The RESET button restarts the board and helps enter the bootloader. You can click it to reset the board without unplugging the USB cable or battery.
The RST pin is can be used to reset the board. Momentarily tie to ground manually to reset the board.
Above the pin labels for MO and MI is the status NeoPixel LED. In CircuitPython, the NeoPixel is
board.NEOPIXEL and the library for it is here and in the bundle. In Arduino it’s digital pin 4. The NeoPixel is powered by the 3.3V power supply but that hasn't shown to make a big difference in brightness or color. In CircuitPython, the LED is used to indicate the runtime status.
Below the USB C connector is the CHG LED. This indicates the charge status of a connected lipoly battery, if one is present and USB is connected. It is amber while charging, and green when fully charged. Note, it's normal for this LED to flicker when no battery is in place, that's the charge circuitry trying to detect whether a battery is there or not.

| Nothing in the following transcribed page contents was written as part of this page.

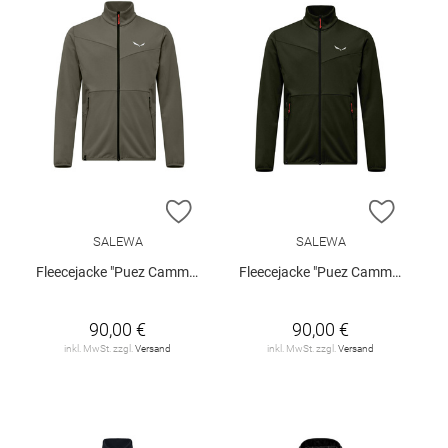
ZUR WUNSCHLISTE HINZUFÜGEN
ZUR W
SALEWA
SALEWA
Fleecejacke "Puez Cammino"
Fleecejacke "Puez Cammino"
90,00 €
90,00 €
inkl. MwSt. zzgl.
Versand
inkl. MwSt. zzgl.
Versand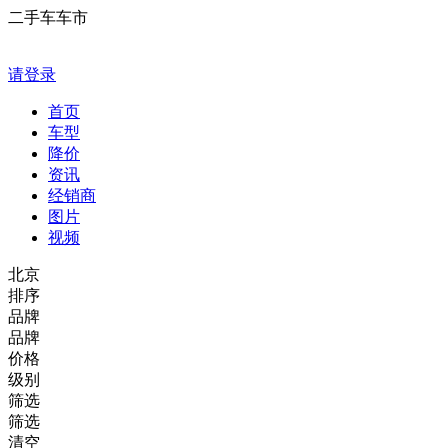
二手车车市
请登录
首页
车型
降价
资讯
经销商
图片
视频
北京
排序
品牌
品牌
价格
级别
筛选
筛选
清空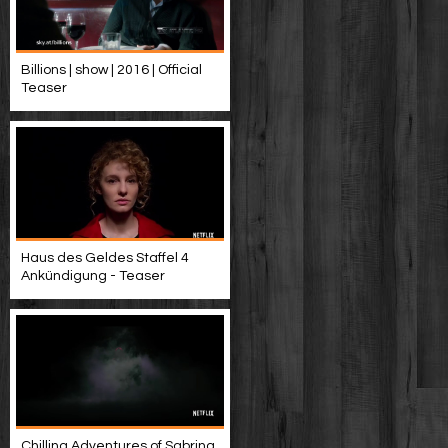
Billions | show | 2016 | Official
Teaser
Haus des Geldes Staffel 4
Ankündigung - Teaser
Chilling Adventures of Sabrina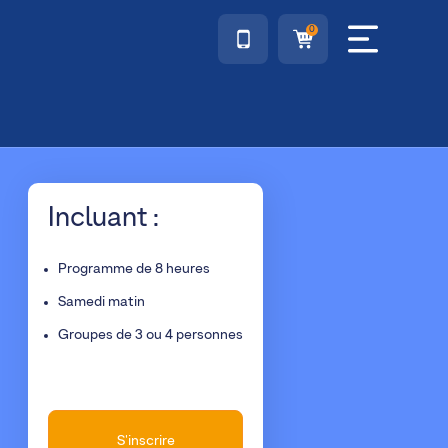
0
Incluant :
Programme de 8 heures
Samedi matin
Groupes de 3 ou 4 personnes
S'inscrire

Above the USB C connector is the D13 LED. This little red LED is controllable in CircuitPython code using
board.LED, or digital pin 13 in Arduino. Also, this LED will pulse when the board is in bootloader mode.
The Feather RP2040 comes with a built in STEMMA QT connector! This means you can connect up all sorts of I2C sensors and breakouts, no soldering required! This connector uses the SCL and SDA pins for I2C, which ends up being the RP2040's I2C1 peripheral. In CircuitPython, you can use the STEMMA connector with
board.STEMMA_I2C(). In Arduino it is
Wire (not Wire1).
On the back of the board are pads for the SWCLK and SWDIO pins. They provide access to the internal Serial Wire Debug multi-drop bus, which provides debug access to both processors, and can be used to download code.
The back side of the board has pads to access the BOOT switch line and the USB D+ and D- pins. This is all esoteric but perhaps somebody has a use.
Feather RP2040 SCORPIO has only two mounting holes, at the USB end of the board. Adafruit Feather boards normally have four holes at the corners, but two were sacrificed here to accommodate the board-end SCORPIO header while maintaining standard Feather dimensions.